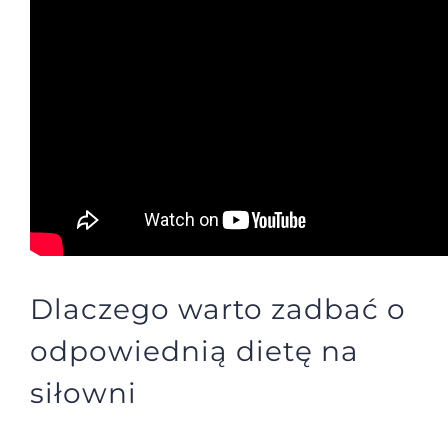
Dlaczego warto zadbać o
odpowiednią dietę na
siłowni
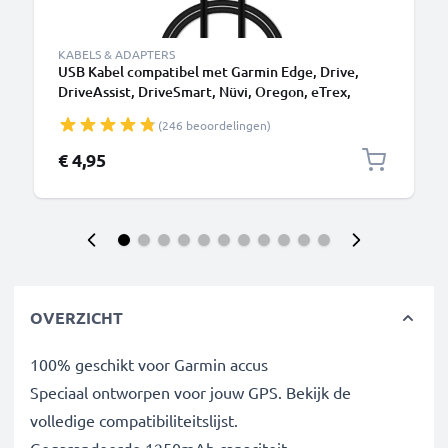
KABELS & ADAPTERS
USB Kabel compatibel met Garmin Edge, Drive,
DriveAssist, DriveSmart, Nüvi, Oregon, eTrex,
GPSMAP - 1m Oplaadkabel 1A Navigatie GPS PVC
(246 beoordelingen)
Datakabel zwart
€ 4,95
OVERZICHT
100% geschikt voor Garmin accus
Speciaal ontworpen voor jouw GPS. Bekijk de
volledige compatibiliteitslijst.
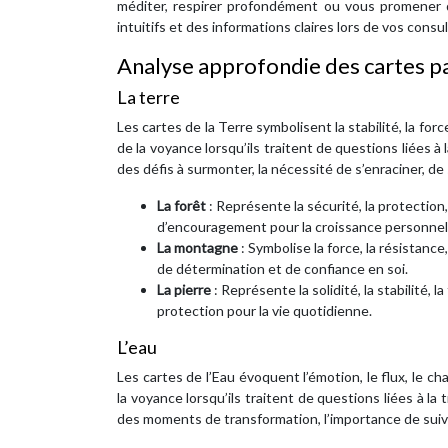
méditer, respirer profondément ou vous promener 
intuitifs et des informations claires lors de vos cons
Analyse approfondie des cartes p
La terre
Les cartes de la Terre symbolisent la stabilité, la fo
de la voyance lorsqu’ils traitent de questions liées à 
des défis à surmonter, la nécessité de s’enraciner, de
La forêt
: Représente la sécurité, la protectio
d’encouragement pour la croissance personnel
La montagne
: Symbolise la force, la résistan
de détermination et de confiance en soi.
La pierre
: Représente la solidité, la stabilité,
protection pour la vie quotidienne.
L’eau
Les cartes de l’Eau évoquent l’émotion, le flux, le c
la voyance lorsqu’ils traitent de questions liées à la
des moments de transformation, l’importance de suivre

☆ ☆ ☆ ☆ ☆

** WORK TO COMPLETE **
Restate the listing word for word, pictures excluded.

** RESPONSE **
Dlaczego warto zadbać o
odpowiednią dietę na
siłowni
KABELS & ADAPTERS
USB Kabel compatibel met Garmin Edge, Drive,
DriveAssist, DriveSmart, Nüvi, Oregon, eTrex,
GPSMAP - 1m Oplaadkabel 1A Navigatie GPS PVC
(246 beoordelingen)
Datakabel zwart
€ 4,95
OVERZICHT
100% geschikt voor Garmin accus
Speciaal ontworpen voor jouw GPS. Bekijk de
volledige compatibiliteitslijst.
méditer, respirer profondément ou vous promener 
intuitifs et des informations claires lors de vos cons
Analyse approfondie des cartes p
La terre
Les cartes de la Terre symbolisent la stabilité, la fo
de la voyance lorsqu’ils traitent de questions liées à 
des défis à surmonter, la nécessité de s’enraciner, de
La forêt
: Représente la sécurité, la protectio
d’encouragement pour la croissance personnel
La montagne
: Symbolise la force, la résistan
de détermination et de confiance en soi.
La pierre
: Représente la solidité, la stabilité,
protection pour la vie quotidienne.
L’eau
Les cartes de l’Eau évoquent l’émotion, le flux, le c
la voyance lorsqu’ils traitent de questions liées à la
des moments de transformation, l’importance de suivre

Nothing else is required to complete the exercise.